The strongly worded memo, sent to coaches, general managers and team executives by NFL executive vice president Troy Vincent, includes a passage in which the NFL says it will "address lack of compliance with accountability measures that may include ... suspensions and/or forfeiture of draft picks."
It marks the second time this month that the NFL has warned coaches to comply with coronavirus-related protocols by wearing a mask on the sideline.
The league has already fined four head coaches this season -- Las Vegas' Jon Gruden, New Orleans' Sean Payton, Denver's Vic Fangio and the Rams' Sean McVay -- for not wearing masks on the sideline during games.
"Both our own and independent medical advisors have emphasized the need to remain vigilant and disciplined in following the processes and protocols put in place by agreement with the NFLPA as well as by state and local governments," Vincent wrote in the memo.
"We are only through Week 3 of the season. If we are to play a full and uninterrupted season, we all must remain committed to our efforts to mitigate the risk of transmission of the virus. Inconsistent adherence to health and safety protocols ... will put the 2020 season at risk."
During Monday night's game against Kansas City, Ravens coach John Harbaugh was seen with his mask covering lowered while arguing with line judge Mark Steinkerchner about a tripping penalty on tight end Nick Boyle.

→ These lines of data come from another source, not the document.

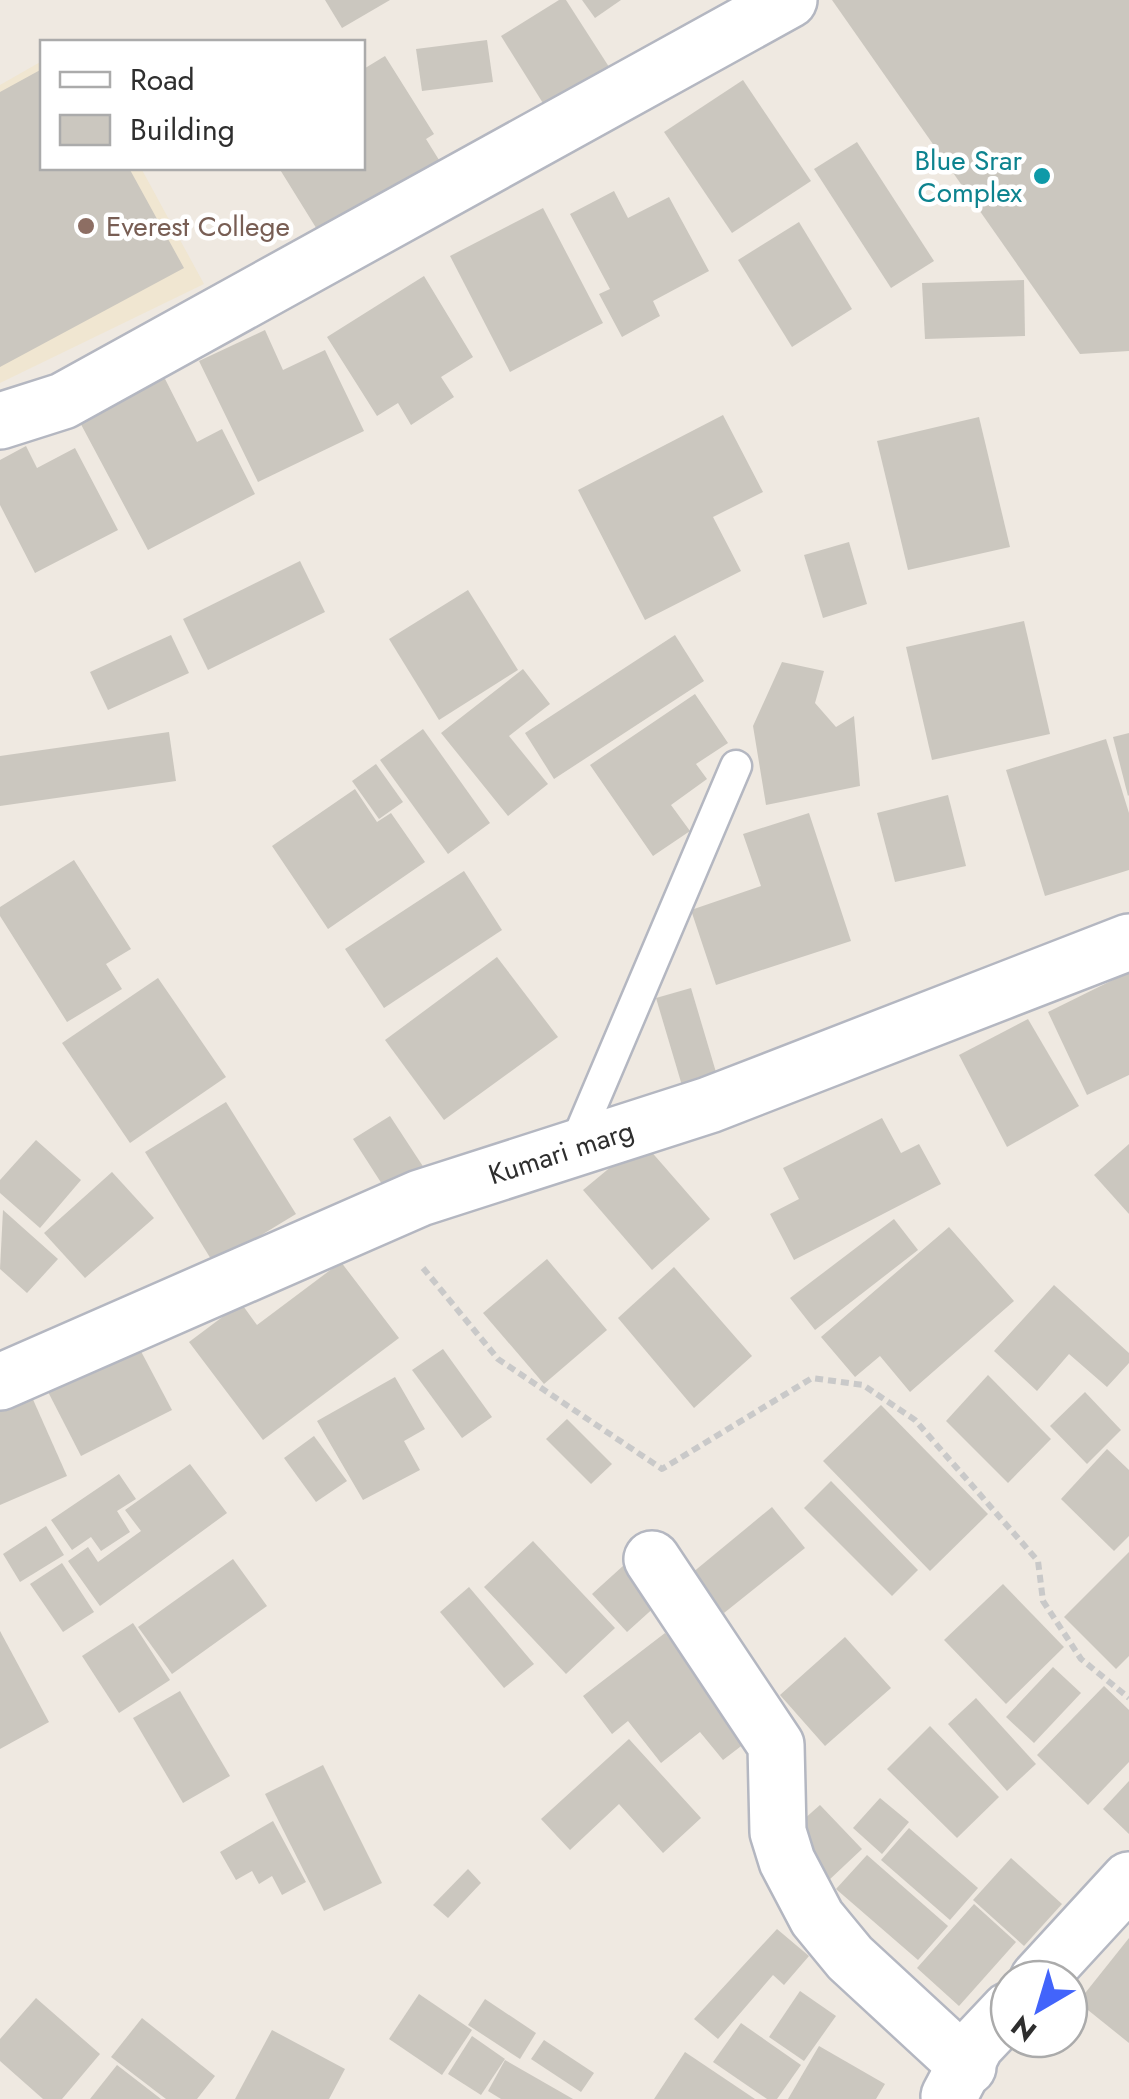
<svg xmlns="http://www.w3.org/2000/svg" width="1129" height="2099" font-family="Jost,sans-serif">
<rect width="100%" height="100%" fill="#efe9e1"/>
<polygon fill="#f0e6d1" points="42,61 42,168 141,168 204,284 0,383 0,85"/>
<g fill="#cbc7bf">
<polygon points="325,0 390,0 342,28"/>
<polygon points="559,0 566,0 620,84 556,124 501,36"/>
<polygon points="582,0 621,0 595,18"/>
<polygon points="832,0 1129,0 1129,351 1080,354"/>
<polygon points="487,40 493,82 422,91 416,49"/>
<polygon points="385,56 434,134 426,139 444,168 323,239 279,168 362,168 362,70"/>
<polygon points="42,69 42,168 129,168 184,268 0,367 0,92"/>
<polygon points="743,80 811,181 732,233 664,132"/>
<polygon points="857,142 934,261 891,288 814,169"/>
<polygon points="614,191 628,218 669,197 709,271 653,301 660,316 622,337 599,294 610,289 570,214"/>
<polygon points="543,208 603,323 510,372 450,256"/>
<polygon points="799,222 852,309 792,347 738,260"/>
<polygon points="424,276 473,357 441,377 454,397 411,425 398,403 377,416 327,337"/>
<polygon points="1024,280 1025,336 925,339 922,283"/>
<polygon points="265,330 283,370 325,350 364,431 258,482 199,361"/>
<polygon points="161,371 197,442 222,429 255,494 148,550 76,415"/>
<polygon points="723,415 763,492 713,517 741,571 645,620 578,490"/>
<polygon points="979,417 1010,547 908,570 877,441"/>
<polygon points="26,446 37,468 75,448 118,530 35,573 0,505 0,460"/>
<polygon points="849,542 867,604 823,618 804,555"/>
<polygon points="300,561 325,612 208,670 183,619"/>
<polygon points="468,590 518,670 439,720 389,639"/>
<polygon points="1024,621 1050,734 932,760 906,647"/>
<polygon points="171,635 189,673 108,710 90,672"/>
<polygon points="675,635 704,681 554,779 525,733"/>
<polygon points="782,662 824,671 815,703 836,727 854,716 860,786 766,805 753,726"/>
<polygon points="523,669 550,704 509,736 548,784 508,816 441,733"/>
<polygon points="695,694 728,743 696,764 707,779 671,805 690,831 653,856 590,765"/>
<polygon points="423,729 490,823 448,854 380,760"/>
<polygon points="169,732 176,781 0,806 0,756"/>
<polygon points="1129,733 1129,795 1128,796 1113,737"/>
<polygon points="1106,739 1129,813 1129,870 1045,896 1006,770"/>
<polygon points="376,764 403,802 379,819 352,781"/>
<polygon points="355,789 377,822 391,813 425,862 328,929 272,846"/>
<polygon points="948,795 966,866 895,882 877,813"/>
<polygon points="809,813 851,941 716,985 691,910 761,886 743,834"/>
<polygon points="74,860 131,949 106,964 122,989 67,1022 0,916 0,907"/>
<polygon points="464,871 502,930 384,1008 345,949"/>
<polygon points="497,957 558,1037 444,1120 385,1040"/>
<polygon points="1129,972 1129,1075 1087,1095 1048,1012"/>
<polygon points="158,978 226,1077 130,1143 62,1043"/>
<polygon points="691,988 721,1089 686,1099 656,998"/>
<polygon points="1028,1019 1079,1106 1007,1147 959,1055"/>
<polygon points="226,1102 296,1214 214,1264 145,1152"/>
<polygon points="390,1116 426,1171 389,1195 353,1139"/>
<polygon points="882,1118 901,1153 919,1144 941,1184 794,1260 770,1214 799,1199 783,1168"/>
<polygon points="36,1140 81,1180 40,1228 0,1193 0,1180"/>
<polygon points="642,1141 710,1219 652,1270 583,1190"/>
<polygon points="1129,1144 1129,1214 1094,1175"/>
<polygon points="112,1172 154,1218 85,1278 44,1233"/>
<polygon points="3,1210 58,1259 27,1293 0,1269"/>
<polygon points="894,1219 918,1250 815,1330 790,1298"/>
<polygon points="949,1227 1014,1301 910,1392 880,1356 855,1377 821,1337"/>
<polygon points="547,1259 607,1330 544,1384 483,1313"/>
<polygon points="341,1262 399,1338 263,1440 189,1342 241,1303 257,1325"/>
<polygon points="674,1267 752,1356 694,1408 618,1318"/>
<polygon points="1054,1285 1129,1353 1129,1363 1107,1387 1069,1354 1037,1391 994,1351"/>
<polygon points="135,1340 172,1410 81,1456 45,1386"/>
<polygon points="443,1349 492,1417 462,1438 412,1370"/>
<polygon points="988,1375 1051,1439 1008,1483 946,1421"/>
<polygon points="395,1377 425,1429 404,1441 420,1470 363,1500 317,1421"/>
<polygon points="27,1386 67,1476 0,1505 0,1398"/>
<polygon points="1085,1392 1121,1430 1087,1464 1050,1426"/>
<polygon points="881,1405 988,1514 930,1571 823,1461"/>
<polygon points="567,1419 612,1464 591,1484 546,1439"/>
<polygon points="314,1436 347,1481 316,1502 284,1458"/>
<polygon points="1107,1449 1129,1470 1129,1536 1114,1551 1061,1499"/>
<polygon points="190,1464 227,1513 100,1606 68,1561 88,1547 98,1562 141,1531 125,1510"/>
<polygon points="119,1474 136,1499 117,1511 130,1532 101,1551 91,1537 72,1550 51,1520"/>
<polygon points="831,1481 918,1570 892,1596 804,1508"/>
<polygon points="772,1507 805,1548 724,1613 692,1573"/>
<polygon points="46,1526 64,1555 20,1582 3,1554"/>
<polygon points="533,1541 615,1628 566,1674 484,1587"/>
<polygon points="1129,1552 1129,1656 1116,1669 1064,1617"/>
<polygon points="634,1556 668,1595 627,1632 592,1594"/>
<polygon points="233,1559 267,1606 172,1674 138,1627"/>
<polygon points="62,1563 94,1612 63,1632 30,1584"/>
<polygon points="1003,1584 1064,1647 1006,1704 944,1640"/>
<polygon points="469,1587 534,1664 504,1688 440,1612"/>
<polygon points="133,1623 170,1680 119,1713 82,1656"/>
<polygon points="0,1631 49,1722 0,1749"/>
<polygon points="665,1633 749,1740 723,1760 700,1732 661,1763 628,1721 612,1734 583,1696"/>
<polygon points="845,1637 891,1688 825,1746 780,1695"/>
<polygon points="1053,1667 1081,1693 1034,1743 1006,1717"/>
<polygon points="1104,1686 1129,1710 1129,1762 1088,1805 1037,1755"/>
<polygon points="180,1691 230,1776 183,1803 133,1718"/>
<polygon points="976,1698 1036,1764 1007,1791 948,1724"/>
<polygon points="930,1726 999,1797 957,1838 887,1769"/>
<polygon points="629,1739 701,1818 663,1853 619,1804 570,1850 541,1819"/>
<polygon points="323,1765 382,1883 324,1911 265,1794"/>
<polygon points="1129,1781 1129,1834 1103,1809"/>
<polygon points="880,1798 909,1822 882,1854 853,1828"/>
<polygon points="820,1805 862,1849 828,1881 786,1835"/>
<polygon points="273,1821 306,1882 282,1895 272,1876 259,1884 252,1871 236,1880 220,1852"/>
<polygon points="909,1828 978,1888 950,1920 881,1860"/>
<polygon points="867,1855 948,1926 918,1960 836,1889"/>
<polygon points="1011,1858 1062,1904 1024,1946 973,1900"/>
<polygon points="468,1869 481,1883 448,1918 433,1905"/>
<polygon points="974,1904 1016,1942 959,2006 917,1968"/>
<polygon points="777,1929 809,1956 784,1985 773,1975 718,2039 694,2019"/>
<polygon points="1129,1938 1129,2043 1078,2002"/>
<polygon points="800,1991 836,2016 804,2061 769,2037"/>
<polygon points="419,1994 472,2030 442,2075 389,2039"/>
<polygon points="36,1998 100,2054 62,2099 43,2099 0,2061 0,2039"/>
<polygon points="485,1999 536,2033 520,2059 468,2025"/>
<polygon points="142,2018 215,2076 197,2099 166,2099 111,2057"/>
<polygon points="741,2023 801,2065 777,2099 767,2099 713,2062"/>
<polygon points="272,2030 345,2069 329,2099 235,2099"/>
<polygon points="472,2036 505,2059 481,2095 448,2074"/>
<polygon points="544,2040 594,2073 581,2092 531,2059"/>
<polygon points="819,2046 885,2084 876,2099 788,2099"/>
<polygon points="685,2052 755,2099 654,2099"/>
<polygon points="505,2060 573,2099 501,2099 488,2091"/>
<polygon points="117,2065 161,2099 90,2099"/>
</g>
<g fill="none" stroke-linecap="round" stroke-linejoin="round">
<defs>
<polyline id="lane" points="574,1147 736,766"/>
<g id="street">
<polyline points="0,421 63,401 789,0"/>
<polyline points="0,1382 420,1198 709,1105 1129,942"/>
<polyline points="652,1559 776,1745 778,1832 787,1861 817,1918 850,1958 968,2067"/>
<polyline points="1038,1979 1129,1880"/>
<polyline points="949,2096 976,2045 1009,2010"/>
</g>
</defs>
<use href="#lane" stroke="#b4b7c1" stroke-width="35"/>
<use href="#street" stroke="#b4b7c1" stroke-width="60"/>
<polyline stroke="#c9c9c9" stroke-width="6" stroke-dasharray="8 5" stroke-linecap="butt" points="423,1268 498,1359 662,1469 812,1378 863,1385 915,1420 1038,1561 1043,1601 1081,1659 1129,1698"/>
<use href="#lane" stroke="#fff" stroke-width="30"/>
<use href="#street" stroke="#fff" stroke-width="55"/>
</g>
<circle fill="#0f9aa8" stroke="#fff" stroke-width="4" cx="1042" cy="176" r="10"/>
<circle fill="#8d6e63" stroke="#fff" stroke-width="4" cx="86" cy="226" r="10"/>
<g text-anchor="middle" stroke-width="9" stroke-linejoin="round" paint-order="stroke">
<g font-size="28" fill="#0d838f" stroke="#fff" text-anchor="end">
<text x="1022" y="170">Blue Srar<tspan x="1022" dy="32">Complex</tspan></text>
</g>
<g font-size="28" fill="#785e54" stroke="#fff" text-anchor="start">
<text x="106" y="236">Everest College</text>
</g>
<g font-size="28" fill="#2e2e2e" stroke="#fff">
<text transform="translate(561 1152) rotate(-18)" y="10">Kumari marg</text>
</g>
</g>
<rect x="40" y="40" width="325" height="130" fill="#ffffff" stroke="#ababab" stroke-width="2.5"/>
<rect x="60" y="72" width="50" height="15" fill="#ffffff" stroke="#ababab" stroke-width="2.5"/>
<text x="130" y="90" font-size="30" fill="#2e2e2e">Road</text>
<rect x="60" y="115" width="50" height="30" fill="#cbc7bf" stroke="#ababab" stroke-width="2.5"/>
<text x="130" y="140" font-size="30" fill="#2e2e2e">Building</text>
<g transform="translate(1039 2009) rotate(218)"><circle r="48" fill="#ffffff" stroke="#ababab" stroke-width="2.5"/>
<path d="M0-8L18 38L0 25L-18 38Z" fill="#4264fb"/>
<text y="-15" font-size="28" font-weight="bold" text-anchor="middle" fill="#2e2e2e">N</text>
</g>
</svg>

"I know we really try our best," Harbaugh said. "I compare with what we do here with the masks and all of the protocols with anybody -- just not in the National Football League, but anywhere in the world.
"We have been, for all three games, really good on the sideline. I don't think there is anybody better than us, me or our staff, from the beginning of the game to the end of the game. To think in a three-hour heated competitive environment -- especially when you're yelling -- that your mask isn't going to fall down for 5 to 10 seconds, I don't think anybody could be held to that standard."
ESPN's Jamison Hensley contributed to this report.